# who does camo gun dipping



## yallwatchthis (Oct 3, 2007)

I have a 30-30 lever gun I need camp'ed had devoured spilled on it (dont ask its been over 6 years and it still pissess me off).

I am looking for resonable QUALITY work that will last, I'm in west pensacola.


----------



## TSpecks (Oct 3, 2007)

Michael Cole with Coles taxidermy


----------



## TraderDan (Jul 25, 2009)

*cerakote & Dipping*

Panhandle Powder Coating, does both. they are on fowler off 9 mile


----------



## Crashcrew (Apr 15, 2012)

Als Pawn shop in pace talk to Brian


----------



## TraderDan (Jul 25, 2009)

*be careful*

Be Careful with the selection of who dips camo, it is a tricky process which has quite a learning curve, some folks cerakote first, which in some cases not a good primer.
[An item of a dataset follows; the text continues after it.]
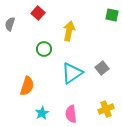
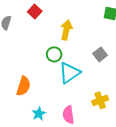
green circle: (44, 49) -> (54, 54), moved
gray square: (102, 68) -> (100, 54), moved
yellow cross: (106, 109) -> (100, 100), moved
The dip scratches off easily as it won't adhere good to cerakotes smooth finish. It has peeled of like a bad decal. Might want to do a little research on that before you plop down 150.00 or so for a job. Panhandle has figured out the process and I was quoted around 125.00 for a colt defender dipped.


----------



## bobinbusan (Feb 16, 2010)

Why don't you do it yourself? :whistling:

http://youtu.be/sKflPxomNSo

GOOD LUCK


----------